**PASSAGE PROVIDED:**
-.-.-
At any rate, it's not a diagnosis (don't take it as such). Leave those to doctors.
 
It's exactly because you know

Sorry I got that wrong, English is not my mother tongue, I really try my best! Heat of the battle! :)

I know you're not addressing me

Wow, why do you focus on me?! No I did not address you. Margus said I interpret the audiograms wrong and that it's the beginning of otosclerosis and that it's getting worse and you tell me I should leave diagnosis to the doctors???

The only advice I gave is that the audiograms look weird and he should update them... I never mentioned any diseases yet only ear canal or eardrum problem concerning high frequency gaps!

You do me wrong :) but if you wanna focus on me, you can also follow me, I am new here :D
 
@rid0871 asked me to copy paste the below e-mail he received re: the trial. He had technical issues doing so.

Date: Tuesday, September 25, 2018, 11:36 AM

Mr. Kelly, I apologize for the delay in getting back to you, but today was the first I have seen your audiograms. I just had the doctor do a review of them and although it shows the loss of hearing, it does not meet the severity of hearing loss we are needing for the study.

This study is a Phase 1-2 study strictly looking at the safety of the drug and is placebo controlled.

We are hoping there will be future phases of this study coming soon and that the criteria won't be as difficult to enroll.

As you can imagine, we have received thousands of referrals and interested patients for this project, but to date we have only enrolled 19 subjects, with the last few being enrolled this Thursday.

Upon completing the study this week, the data will be reviewed over the next few months and if everything proves to be safe, the follow up studies will be developed and enrolled.

This information will be available on Frequency Therapeutics website.

Thank you for your interest and for being patient during this process. Take care.

Director of Clinical Research
Alamo ENT Associates​
 
Anyone know how severe the hearing loss has to be? 55 dB at 4 kHz enough? Or do you need to actually be to the point where you are reading people's lips?

I also was thinking about that because I have a lot of dB (80+) to regain at 4 kHz and above :) This reminds me about that Reddit post again a few pages ago in this thread saying that if you have too much loss (I think it was severe to profound?) the treatment might not work. We already had a discussion about that.

So do they mean the severity of hearing loss in a particular frequency (dB) or that it is in that speech zone ENTs call it. I have trouble to interpret the word "severity". From 250 Hz to 4000 Hz, that would be the speech zone, also the area where later on measuring would be more reliable for results.
 
@rid0871 asked me to copy paste the below e-mail he received re: the trial. He had technical issues doing so.

Date: Tuesday, September 25, 2018, 11:36 AM

Mr. Kelly, I apologize for the delay in getting back to you, but today was the first I have seen your audiograms. I just had the doctor do a review of them and although it shows the loss of hearing, it does not meet the severity of hearing loss we are needing for the study.

This study is a Phase 1-2 study strictly looking at the safety of the drug and is placebo controlled.

We are hoping there will be future phases of this study coming soon and that the criteria won't be as difficult to enroll.

As you can imagine, we have received thousands of referrals and interested patients for this project, but to date we have only enrolled 19 subjects, with the last few being enrolled this Thursday.

Upon completing the study this week, the data will be reviewed over the next few months and if everything proves to be safe, the follow up studies will be developed and enrolled.

This information will be available on Frequency Therapeutics website.

Thank you for your interest and for being patient during this process. Take care.

Director of Clinical Research
Alamo ENT Associates​
My question would be, if this is just a safety study then why does it matter how much hearing loss the subject has?
-.-.-
**WORK TO COMPLETE:**
a: From the forum thread, extract everything from "I also was thinking" down to "discussion about that.".
b: Condense the paragraph in the forum thread that opens with "I also was thinking about that" into a shorter version that keeps its main facts.

**INFORMATION PROVIDED:**
-.-.-
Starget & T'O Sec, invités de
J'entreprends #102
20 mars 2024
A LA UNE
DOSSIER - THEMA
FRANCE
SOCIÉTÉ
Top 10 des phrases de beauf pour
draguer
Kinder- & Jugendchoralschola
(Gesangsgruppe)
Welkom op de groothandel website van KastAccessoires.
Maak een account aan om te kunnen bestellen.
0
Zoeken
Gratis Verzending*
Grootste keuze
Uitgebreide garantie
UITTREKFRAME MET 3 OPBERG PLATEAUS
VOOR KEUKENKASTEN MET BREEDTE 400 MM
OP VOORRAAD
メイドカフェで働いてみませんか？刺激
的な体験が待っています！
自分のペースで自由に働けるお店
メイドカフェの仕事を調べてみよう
-.-.-
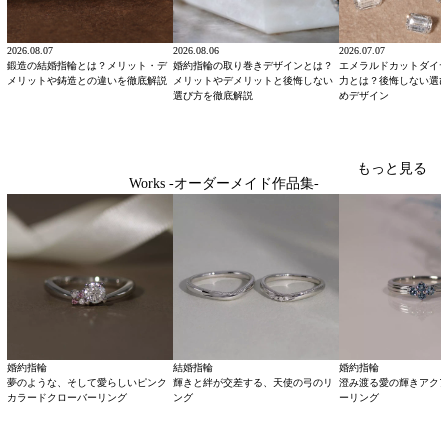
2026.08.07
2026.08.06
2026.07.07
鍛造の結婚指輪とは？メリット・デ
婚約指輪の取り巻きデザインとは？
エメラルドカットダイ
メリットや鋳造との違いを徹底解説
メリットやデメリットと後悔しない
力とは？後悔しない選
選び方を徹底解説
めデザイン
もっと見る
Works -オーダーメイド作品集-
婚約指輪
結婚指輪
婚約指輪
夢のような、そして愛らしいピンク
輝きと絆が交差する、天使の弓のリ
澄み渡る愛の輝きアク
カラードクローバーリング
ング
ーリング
-.-.-
**ANSWERS BY ITEM:**
a:
I also was thinking about that because I have a lot of dB (80+) to regain at 4 kHz and above :) This reminds me about that Reddit post again a few pages ago in this thread saying that if you have too much loss (I think it was severe to profound?) the treatment might not work. We already had a discussion about that.

b: The writer has 80+ dB to regain at 4 kHz and above. This recalls a Reddit post mentioned a few pages earlier in the thread, which said the treatment might not work with too much loss (the writer thinks severe to profound). That point was already discussed.